Let $M$ be a complex manifold and let $f \in C^{\infty}(M)$. Let $\{\partial_i\}$ denote the standard local frame on the tangent bundle. Let $(\phi,U)$ be a chart on $M$ with $p \in U$. Is the following true in general?
\begin{equation}
\partial_{z_i}(f \circ \phi^{-1})(\phi(p))=(d_p f)(\partial_i(p))
\end{equation}
If this is not the case, is there some other relationship between partial derivatives and the differential?
Best Answer
Let me denote by $\varphi_*\colon T_pM\to T_{\varphi(p)}N$ the pushforward of $\varphi\colon M\to N$ and for a function $f\colon M\to \mathbb C$, let $df\colon M\to T^*M$ be its differential.

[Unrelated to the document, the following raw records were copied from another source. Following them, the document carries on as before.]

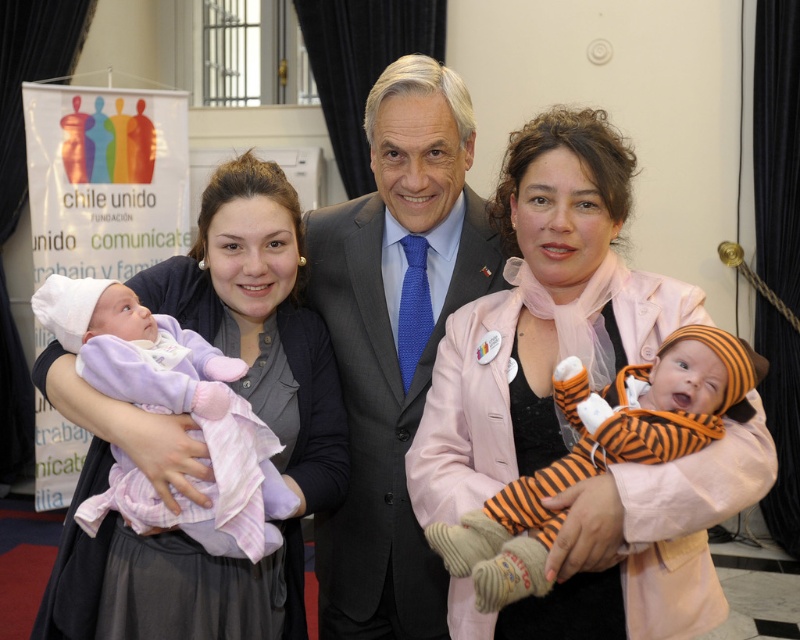
Question: In this image, where is matte black suit at center located relative to matte purple blanket at left?

Choices:
 (A) below
 (B) above

Answer: (B)

Question: Which of the following is the closest to the observer?

Choices:
 (A) matte purple blanket at left
 (B) orange striped onesie at center

Answer: (B)

Question: Can you confirm if matte black suit at center is thinner than orange striped onesie at center?

Choices:
 (A) no
 (B) yes

Answer: (B)

Question: Which object is farther from the camera taking this photo?

Choices:
 (A) orange striped onesie at center
 (B) matte purple blanket at left

Answer: (B)

Question: Which is nearer to the matte black suit at center?

Choices:
 (A) matte gray blazer at center
 (B) matte purple blanket at left
 (C) orange striped onesie at center

Answer: (A)

Question: Can you confirm if matte gray blazer at center is bigger than orange striped onesie at center?

Choices:
 (A) no
 (B) yes

Answer: (B)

If $(U,\phi)$, $\phi = (z_1,\ldots,z_n)$ is a chart, we have that $\partial_{z_i}|_{\phi(p)} = \phi_*(\partial_i(p))$. Then,
\begin{align}\partial_{z_i}(f\circ\phi^{-1})(\phi(p)) &= \phi_*(\partial_i(p))(f\circ \phi^{-1})\\ &= (\partial_i(p))(f\circ\phi^{-1}\circ\phi)\\ &= (\partial_i(p))(f)\\ &= (df_p)(\partial_i(p)) \end{align}
where the last equality is true since by definition $(df_p)(X) = X(f)$, for any $X\in T_pM$.
Perhaps instead of considering covector field (differential $1$-form) $df$, you wanted to see the connection with pushforward $f_*\colon T_pM\to T_{f(p)}\mathbb C.$ For that we need to elaborate on the isomorphism $T_q\mathbb C\cong\mathbb C$.
In general, for vector space $V$, we have isomorphism $V\to T_qV$ that sends vector $v$ to directional derivative defined by $v$: $g\mapsto \frac d{dt}g(p + tv)|_{t=0}.$ In the case when $V = \mathbb C$, we can easily write it's inverse as $X\mapsto X(\operatorname{id_{\mathbb C}})\colon T_q\mathbb C\to\mathbb C.$ All in all, for any $X\in T_pM$ we have
$$f_*(X)(\operatorname{id}_{\mathbb C}) = X(\operatorname{id}_{\mathbb C}\circ f) = Xf = (df_p)(X).$$